Supplied passage below:

As indicated in FIG. 7, stacks may be further subdivided (e.g., work news from boss, work news from HR department, etc. and personal news from mom, personal news from kids, personal news about bank account, etc.). As a rendered mixed reality scene affords privacy, a user may choose to render otherwise sensitive items (e.g., pay statements, bank accounts, passwords for logging into network accounts, etc.). Such an approach supplants the "secret folder", the location of which is often forgotten (e.g., as it may be seldom accessed during the few private moments of a typical work day). Yet further, as a stack of items is virtual, it may be made quite deep, without occupying any excessive amount of space in a mixed reality scene. An executable module may provide for searches through one or more stacks as well (e.g., date, key word, etc.). A search command or other command may cause dynamic rearrangement of one or more items, whether in a stack or other virtual geometric arrangement.
In the example of FIG. 7, the exemplary method 720 includes a gathering block 724 that gathers news from one or more sources (e.g., as specified by a user, an employer, a social network, etc.). A rendering block 728 renders the news as geometrically located items in a mixed reality scene. According to time, or other variable(s), an aging block 732 ages the items, for example, by altering geometric location data or rendering data (e.g., color, size, transparency, etc.). While the example of FIG. 7 pertains to news items, other types of content may be subject to similar treatment (e.g., quote of the week, artwork of the month, etc.).
As described herein, an item rendered in a mixed reality scene may optionally be an application. For example, an item may be a calculator application that is fully functional in a mixed reality scene by entry of commands (e.g., voice, keyboard, mouse, finger, etc.). As another example, consider a card game such as solitaire. A user may select a solitaire item in a mixed reality scene that, in turn, displays a set of playing cards where the cards are manipulated by issuance of one or more commands. Other examples may include a browser application, a communication application, a media application, etc.
FIG. 8 shows various exemplary modules 800. An exemplary application may include some or all of the modules 800. In a basic configuration, an application may include four core modules: a camera module 812, a data module 816, a mapping module 820 and a tracking module 824. The core modules may include executable instructions to perform the method 300 of FIG. 3. For example, the mapping module 820 may include instructions for the mapping thread 310, the tracking module 824 may include instructions for the tracking thread 340 and the data module 816 may include instructions for the data thread 370. The rendering 380 of FIG. 3 may rely on a graphics processing unit (GPU) or other functional components to render a mixed reality scene. The core modules of FIG. 8 may issue commands to a GPU interface or other functional components for rendering. With respect to the camera module 812, this module may include instructions to access image data acquired via a camera and optionally provide for control of a camera, triggering certain action in response to camera movement, etc.

End of Supplied passage.
Information given below:

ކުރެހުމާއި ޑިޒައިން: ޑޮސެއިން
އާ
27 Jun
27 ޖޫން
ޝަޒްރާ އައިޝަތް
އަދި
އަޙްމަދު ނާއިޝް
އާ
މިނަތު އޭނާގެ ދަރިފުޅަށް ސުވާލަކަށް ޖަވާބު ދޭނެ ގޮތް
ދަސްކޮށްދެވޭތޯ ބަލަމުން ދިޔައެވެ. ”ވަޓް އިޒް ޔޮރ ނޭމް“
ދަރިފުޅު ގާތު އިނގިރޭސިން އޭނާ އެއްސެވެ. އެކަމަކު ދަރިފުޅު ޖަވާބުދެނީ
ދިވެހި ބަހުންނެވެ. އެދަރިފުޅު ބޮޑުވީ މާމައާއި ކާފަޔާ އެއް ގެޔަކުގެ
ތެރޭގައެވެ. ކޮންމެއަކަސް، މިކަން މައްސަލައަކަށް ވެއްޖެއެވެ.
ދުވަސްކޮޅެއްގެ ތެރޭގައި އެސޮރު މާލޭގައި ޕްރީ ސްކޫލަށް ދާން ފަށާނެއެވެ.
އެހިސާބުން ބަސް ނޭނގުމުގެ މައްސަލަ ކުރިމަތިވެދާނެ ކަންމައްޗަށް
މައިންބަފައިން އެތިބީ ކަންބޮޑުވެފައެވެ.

End of Information given.

> _Work to complete_:
A – Retype the mixed reality passage, starting with "In the example" and going on through "the month, etc.).".
B – Please convert every line of the records into a JSON list of strings, one string per line, leaving out blank lines.
The records have nothing to do with the mixed reality passage.

> _Results_:
A –
In the example of FIG. 7, the exemplary method 720 includes a gathering block 724 that gathers news from one or more sources (e.g., as specified by a user, an employer, a social network, etc.). A rendering block 728 renders the news as geometrically located items in a mixed reality scene. According to time, or other variable(s), an aging block 732 ages the items, for example, by altering geometric location data or rendering data (e.g., color, size, transparency, etc.). While the example of FIG. 7 pertains to news items, other types of content may be subject to similar treatment (e.g., quote of the week, artwork of the month, etc.).

B –
[
  "ކުރެހުމާއި ޑިޒައިން: ޑޮސެއިން",
  "އާ",
  "27 Jun",
  "27 ޖޫން",
  "ޝަޒްރާ އައިޝަތް",
  "އަދި",
  "އަޙްމަދު ނާއިޝް",
  "އާ",
  "މިނަތު އޭނާގެ ދަރިފުޅަށް ސުވާލަކަށް ޖަވާބު ދޭނެ ގޮތް",
  "ދަސްކޮށްދެވޭތޯ ބަލަމުން ދިޔައެވެ. ”ވަޓް އިޒް ޔޮރ ނޭމް“",
  "ދަރިފުޅު ގާތު އިނގިރޭސިން އޭނާ އެއްސެވެ. އެކަމަކު ދަރިފުޅު ޖަވާބުދެނީ",
  "ދިވެހި ބަހުންނެވެ. އެދަރިފުޅު ބޮޑުވީ މާމައާއި ކާފަޔާ އެއް ގެޔަކުގެ",
  "ތެރޭގައެވެ. ކޮންމެއަކަސް، މިކަން މައްސަލައަކަށް ވެއްޖެއެވެ.",
  "ދުވަސްކޮޅެއްގެ ތެރޭގައި އެސޮރު މާލޭގައި ޕްރީ ސްކޫލަށް ދާން ފަށާނެއެވެ.",
  "އެހިސާބުން ބަސް ނޭނގުމުގެ މައްސަލަ ކުރިމަތިވެދާނެ ކަންމައްޗަށް",
  "މައިންބަފައިން އެތިބީ ކަންބޮޑުވެފައެވެ."
]